Seniors in the Cobb Schools Class of 2020 soon will step out on their own paths. Their full impact on the world is not yet known, but there are some, like Walton senior Dipen Mehta, who started impacting the community long before picking up their caps and gowns.
Dipen is the founder and president of Coding for Community, an organization that “seeks to harness the power of technology and education to empower underprivileged and disadvantaged communities across the globe.”
Last year, Dipen received the Distinguished Gifted Teen Award from the Georgia Association for Gifted Children and was recognized by the Cobb County School Board for his work with Coding for Community.
Catherine Mallanda, Principal at Walton, had nothing but good things to say about Dipen. She said he has “always been a hard-working student and has excelled in high school due to a combination of his work ethic as well as his natural intelligence and curiosity. What truly sets him apart from his peers, however, is his passion using his talents to help in underserved communities.”

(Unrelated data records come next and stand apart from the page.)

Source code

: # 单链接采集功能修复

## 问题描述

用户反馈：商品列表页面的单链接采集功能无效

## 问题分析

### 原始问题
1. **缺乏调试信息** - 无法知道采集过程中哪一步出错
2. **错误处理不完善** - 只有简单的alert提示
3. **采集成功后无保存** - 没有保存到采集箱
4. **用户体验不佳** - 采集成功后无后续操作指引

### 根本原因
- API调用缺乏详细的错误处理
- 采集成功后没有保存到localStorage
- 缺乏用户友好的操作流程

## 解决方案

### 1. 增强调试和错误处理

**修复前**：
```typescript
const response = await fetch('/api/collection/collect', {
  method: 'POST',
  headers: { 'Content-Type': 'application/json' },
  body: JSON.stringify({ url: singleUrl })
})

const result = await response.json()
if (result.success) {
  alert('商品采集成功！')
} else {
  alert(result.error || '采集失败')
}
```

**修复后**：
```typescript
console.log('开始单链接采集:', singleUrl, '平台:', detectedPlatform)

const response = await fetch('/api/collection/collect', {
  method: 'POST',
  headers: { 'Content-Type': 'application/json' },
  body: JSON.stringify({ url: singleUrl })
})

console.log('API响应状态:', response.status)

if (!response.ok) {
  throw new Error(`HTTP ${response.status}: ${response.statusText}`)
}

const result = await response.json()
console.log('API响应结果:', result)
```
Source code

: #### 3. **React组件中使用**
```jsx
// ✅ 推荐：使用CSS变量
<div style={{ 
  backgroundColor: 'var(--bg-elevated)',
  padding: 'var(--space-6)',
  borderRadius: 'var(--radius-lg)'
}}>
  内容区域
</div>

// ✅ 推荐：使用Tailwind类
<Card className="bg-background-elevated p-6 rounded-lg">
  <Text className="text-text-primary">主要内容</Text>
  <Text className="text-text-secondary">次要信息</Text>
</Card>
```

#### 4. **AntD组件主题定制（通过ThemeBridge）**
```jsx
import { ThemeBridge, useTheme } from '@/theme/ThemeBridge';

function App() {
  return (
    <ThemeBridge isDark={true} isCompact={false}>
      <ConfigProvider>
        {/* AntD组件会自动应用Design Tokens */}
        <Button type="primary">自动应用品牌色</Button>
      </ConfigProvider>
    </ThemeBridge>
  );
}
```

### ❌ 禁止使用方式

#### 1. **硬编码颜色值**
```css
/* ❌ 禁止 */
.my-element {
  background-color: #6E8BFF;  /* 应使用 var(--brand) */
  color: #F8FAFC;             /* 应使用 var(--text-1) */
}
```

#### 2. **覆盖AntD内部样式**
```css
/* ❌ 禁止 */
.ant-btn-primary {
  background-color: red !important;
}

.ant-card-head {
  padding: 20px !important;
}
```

“He saw a need for more STEM education in those communities,” she continued, “and along with his brother, found a way to do his part toward meeting it. Together, they founded Coding for Community, a program that works in schools to supplement the STEM (Science, Technology, Engineering, and Mathematics) education and with adults who lack basic computer skills. This program has made an impact on children and adults both in his community and across the world.”
Dipen’s passion for computers and software got him interested in helping his fellow students and those in his community. Along the way, he has learned the power of making a difference.
“Through my experiences as a volunteer,” he said, “I have been able to witness firsthand the power of education, science, and technology to transform lives and empower communities.”
Following Dipen’s leadership, Coding for Community has four main pillars upon which they base their goals and work:
- Local outreach
- Refugee outreach
- Social technology
- International outreach.
Coding for Community seeks to help in their local community by partnering with senior centers and elementary schools to teach basic and intermediate computer skills. They also help refugees with the same, as well as helping to prepare them for the U.S. citizenship exam.
For social technology and international outreach, they seek to use the tools they build, like apps and software, to help solve common problems such as food waste and health care. They also repurpose older technology for a new life using donated computers and peripherals.
The Cobb Senior’s Motivation to Serve Started Early
Dipen’s family moved around a lot when he was younger. He met many refugees and immigrants and this made an impression on him and became an early influence that motivated him to share his skills and knowledge.
“I made many friends that were refugees,” he said, “and this was one of the first experiences that strongly influenced me to begin volunteering and helping those around me.”
The STEM education that he received at Sope Creek Elementary School was also influential and helped him understand that not everyone had access to such training.
“I came to realize that not all schools in my county were like Sope Creek,” he said, “and not all populations got such exposure to STEM. That is how, in tenth grade, I was inspired to found Coding for Community and volunteer to provide equal exposure and opportunities in STEM to disadvantaged communities across the world.”
Dipen firmly believes that giving back is vital to being part of a community.
“Your sense of community and a culture of service starts young,” he said. “Giving back creates tremendous positive change in the lives of others, but it also shows that everyone can use their own abilities to make this positive change a reality, thereby strengthening their own self-esteem and willingness to help.”
Dipen is currently deciding between various 7-year BS/MD accelerated medical programs at several universities. He is looking at Rutgers, Duke, Columbia, Rice, and the Medical College of Georgia. He also plans to pass off the Walton Coding for Community to someone else but plans to start one at his college of choice.
“I look forward to expanding Coding for Community efforts in Georgia and the country throughout my years in college,” he said. “I plan on continuing my efforts by starting a chapter wherever I go to college and coordinating efforts with the Walton club and future chapters at other schools.”
Good luck in your future endeavors, Dipen. You’ve already made Walton and Cobb County proud, and we’re sure you’ll continue to do so.